> [Page extract]
__________________________________________________

I work with adults experiencing depression in its many forms: major depressive episodes, persistent low mood, situational depression following loss or major life change, burnout, and the kind of chronic dimness that some people describe as having always been there.
What depression actually is
Depression isn't weakness or a failure of willpower. It's a state that affects how your brain processes reward, motivation, and meaning. Activities that should feel rewarding don't. Effort that should feel manageable feels impossible. The interpretation of yourself, your life, and your future gets pulled in a negative direction that feels true but isn't.
Depression often makes sense in context. It can follow loss, prolonged stress, trauma, illness, isolation, or significant life transitions. It can be linked to ADHD, autism, OCD, or chronic anxiety, what looks like depression is sometimes the cost of years spent masking or managing something underneath. Understanding the context matters.
How I work with depression
My approach is integrative, drawing on what the research supports and adapting to what fits for you.
Behavioural activation addresses the trap depression creates: the less you do, the worse you feel; the worse you feel, the less you do. Carefully and gradually re-engaging with activities, not because you feel like it, but because the engagement itself helps shift the mood, has strong evidence behind it.
Cognitive work helps with the thinking patterns that depression generates: the negative filter, the self-criticism, the hopelessness about the future. We don't pretend the thoughts aren't there. We learn to recognise them and develop a different relationship to them.
Psychodynamic exploration can be valuable when depression has deeper roots, when there's grief that hasn't been processed, anger that's been turned inward, or patterns from earlier in life that are still shaping your present.

__________________________________________________

> [Records provided]
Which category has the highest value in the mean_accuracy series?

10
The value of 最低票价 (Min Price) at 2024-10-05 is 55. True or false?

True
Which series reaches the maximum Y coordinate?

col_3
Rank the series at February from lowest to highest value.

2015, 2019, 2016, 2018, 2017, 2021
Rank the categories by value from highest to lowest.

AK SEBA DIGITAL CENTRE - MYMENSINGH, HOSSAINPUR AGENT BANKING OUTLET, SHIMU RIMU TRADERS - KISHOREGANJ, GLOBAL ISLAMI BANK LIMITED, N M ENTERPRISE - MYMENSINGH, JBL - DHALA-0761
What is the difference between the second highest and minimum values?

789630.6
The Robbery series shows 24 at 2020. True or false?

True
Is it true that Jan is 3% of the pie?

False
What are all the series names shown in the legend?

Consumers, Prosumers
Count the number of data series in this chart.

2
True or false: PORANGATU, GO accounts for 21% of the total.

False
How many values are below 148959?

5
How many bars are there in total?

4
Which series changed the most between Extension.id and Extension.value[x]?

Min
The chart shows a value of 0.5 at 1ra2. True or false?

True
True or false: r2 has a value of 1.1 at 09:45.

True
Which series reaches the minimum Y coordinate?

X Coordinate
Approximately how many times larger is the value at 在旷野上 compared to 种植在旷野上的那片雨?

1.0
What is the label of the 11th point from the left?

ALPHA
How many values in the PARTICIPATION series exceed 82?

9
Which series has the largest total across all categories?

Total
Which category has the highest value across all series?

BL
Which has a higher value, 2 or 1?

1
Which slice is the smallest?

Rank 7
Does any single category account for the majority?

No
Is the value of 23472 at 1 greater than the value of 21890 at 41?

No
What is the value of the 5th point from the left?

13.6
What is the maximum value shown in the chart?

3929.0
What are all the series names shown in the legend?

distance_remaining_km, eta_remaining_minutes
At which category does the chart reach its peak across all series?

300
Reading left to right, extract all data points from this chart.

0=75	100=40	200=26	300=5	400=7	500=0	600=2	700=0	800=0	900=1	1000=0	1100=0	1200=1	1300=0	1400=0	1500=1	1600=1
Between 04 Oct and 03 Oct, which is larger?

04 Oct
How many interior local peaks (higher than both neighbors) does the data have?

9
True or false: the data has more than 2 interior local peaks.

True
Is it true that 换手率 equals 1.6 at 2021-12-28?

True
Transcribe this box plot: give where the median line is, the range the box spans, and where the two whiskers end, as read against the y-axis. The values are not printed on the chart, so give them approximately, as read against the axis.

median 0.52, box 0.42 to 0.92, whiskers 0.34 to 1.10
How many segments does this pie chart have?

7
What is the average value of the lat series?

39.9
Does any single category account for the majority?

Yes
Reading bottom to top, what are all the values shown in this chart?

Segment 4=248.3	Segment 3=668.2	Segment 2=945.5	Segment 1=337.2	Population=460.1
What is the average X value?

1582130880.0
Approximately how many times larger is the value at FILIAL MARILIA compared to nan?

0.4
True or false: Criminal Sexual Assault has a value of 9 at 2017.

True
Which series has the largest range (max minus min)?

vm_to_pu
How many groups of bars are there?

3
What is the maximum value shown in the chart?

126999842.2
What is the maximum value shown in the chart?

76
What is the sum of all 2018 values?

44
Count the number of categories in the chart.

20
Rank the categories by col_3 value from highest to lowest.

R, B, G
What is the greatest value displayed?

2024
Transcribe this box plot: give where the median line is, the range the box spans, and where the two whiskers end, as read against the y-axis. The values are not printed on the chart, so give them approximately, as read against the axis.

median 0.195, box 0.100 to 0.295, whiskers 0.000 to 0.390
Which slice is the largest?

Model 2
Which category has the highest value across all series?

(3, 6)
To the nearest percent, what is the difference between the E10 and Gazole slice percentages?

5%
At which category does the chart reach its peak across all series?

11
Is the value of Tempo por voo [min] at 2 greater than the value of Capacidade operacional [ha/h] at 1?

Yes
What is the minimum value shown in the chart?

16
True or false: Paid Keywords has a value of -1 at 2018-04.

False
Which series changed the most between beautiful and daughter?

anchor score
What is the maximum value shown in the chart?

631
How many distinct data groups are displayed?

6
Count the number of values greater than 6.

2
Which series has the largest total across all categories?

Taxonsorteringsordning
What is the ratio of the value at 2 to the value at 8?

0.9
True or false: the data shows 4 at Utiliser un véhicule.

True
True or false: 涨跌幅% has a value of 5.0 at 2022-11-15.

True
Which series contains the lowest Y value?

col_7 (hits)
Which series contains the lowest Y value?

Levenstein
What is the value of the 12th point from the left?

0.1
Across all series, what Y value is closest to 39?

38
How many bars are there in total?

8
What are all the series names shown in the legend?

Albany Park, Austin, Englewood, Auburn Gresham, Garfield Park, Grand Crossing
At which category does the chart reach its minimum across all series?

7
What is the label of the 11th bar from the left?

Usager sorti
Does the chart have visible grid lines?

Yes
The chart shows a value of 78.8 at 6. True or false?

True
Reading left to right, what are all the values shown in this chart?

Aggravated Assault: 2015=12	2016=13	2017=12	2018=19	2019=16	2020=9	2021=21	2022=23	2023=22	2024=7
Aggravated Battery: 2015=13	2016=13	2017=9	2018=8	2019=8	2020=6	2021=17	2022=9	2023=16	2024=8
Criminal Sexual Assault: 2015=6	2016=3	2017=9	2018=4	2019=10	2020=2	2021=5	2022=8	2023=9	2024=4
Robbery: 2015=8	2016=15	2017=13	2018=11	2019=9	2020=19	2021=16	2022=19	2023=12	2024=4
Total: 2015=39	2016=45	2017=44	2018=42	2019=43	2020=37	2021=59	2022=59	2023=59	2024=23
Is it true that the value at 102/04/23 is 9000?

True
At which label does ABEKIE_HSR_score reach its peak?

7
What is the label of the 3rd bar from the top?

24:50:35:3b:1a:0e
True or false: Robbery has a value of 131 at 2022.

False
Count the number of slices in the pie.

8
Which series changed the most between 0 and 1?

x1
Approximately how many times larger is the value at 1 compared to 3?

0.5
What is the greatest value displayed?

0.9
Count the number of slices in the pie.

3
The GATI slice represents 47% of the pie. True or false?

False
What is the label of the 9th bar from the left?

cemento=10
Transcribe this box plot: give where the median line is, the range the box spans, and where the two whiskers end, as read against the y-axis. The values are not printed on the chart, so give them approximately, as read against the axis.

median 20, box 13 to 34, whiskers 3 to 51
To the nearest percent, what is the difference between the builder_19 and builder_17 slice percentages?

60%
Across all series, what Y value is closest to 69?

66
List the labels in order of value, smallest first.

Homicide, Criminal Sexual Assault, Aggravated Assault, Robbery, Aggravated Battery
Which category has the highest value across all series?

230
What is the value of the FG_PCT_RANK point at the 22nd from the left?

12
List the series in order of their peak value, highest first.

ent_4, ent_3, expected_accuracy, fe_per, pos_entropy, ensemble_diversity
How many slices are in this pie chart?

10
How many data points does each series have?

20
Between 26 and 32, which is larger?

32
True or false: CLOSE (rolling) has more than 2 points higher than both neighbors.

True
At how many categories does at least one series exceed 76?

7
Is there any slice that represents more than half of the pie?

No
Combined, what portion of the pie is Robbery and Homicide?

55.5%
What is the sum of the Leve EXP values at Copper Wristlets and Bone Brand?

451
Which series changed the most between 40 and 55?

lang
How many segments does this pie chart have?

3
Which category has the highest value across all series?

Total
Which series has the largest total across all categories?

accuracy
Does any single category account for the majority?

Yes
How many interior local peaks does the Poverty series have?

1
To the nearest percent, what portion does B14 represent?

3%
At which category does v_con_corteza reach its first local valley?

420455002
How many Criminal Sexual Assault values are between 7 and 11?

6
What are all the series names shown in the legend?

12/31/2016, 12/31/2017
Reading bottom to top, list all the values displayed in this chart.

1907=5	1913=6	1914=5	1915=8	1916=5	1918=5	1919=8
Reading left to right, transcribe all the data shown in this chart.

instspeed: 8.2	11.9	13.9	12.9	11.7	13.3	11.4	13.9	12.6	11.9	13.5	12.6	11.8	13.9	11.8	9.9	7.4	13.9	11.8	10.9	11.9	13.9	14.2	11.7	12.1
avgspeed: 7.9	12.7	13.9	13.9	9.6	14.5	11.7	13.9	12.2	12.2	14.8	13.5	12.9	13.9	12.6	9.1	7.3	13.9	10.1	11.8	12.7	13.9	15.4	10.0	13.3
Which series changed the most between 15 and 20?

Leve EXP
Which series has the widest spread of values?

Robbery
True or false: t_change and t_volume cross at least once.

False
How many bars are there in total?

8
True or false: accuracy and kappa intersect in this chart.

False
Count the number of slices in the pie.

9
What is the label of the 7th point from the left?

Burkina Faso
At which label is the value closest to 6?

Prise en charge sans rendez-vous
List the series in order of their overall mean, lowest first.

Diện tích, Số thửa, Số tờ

__________________________________________________

> [Brief 1]
Translate this sentence from the page on depression into Spanish: "Depression isn't weakness or a failure of willpower."
> [Brief 2]
Please decide whether each statement agrees with the page on depression, answering yes or no and quoting the deciding words:
(a) The approach to depression is described as integrative.
(b) Behavioural activation means waiting until you feel like doing an activity.
(c) Psychodynamic exploration can help when there is grief that hasn't been processed.

> [Task solution 1]
La depresión no es debilidad ni una falta de fuerza de voluntad.

> [Task solution 2]
(a) Yes: "My approach is integrative"
(b) No: "not because you feel like it, but because the engagement itself helps shift the mood"
(c) Yes: "when there's grief that hasn't been processed"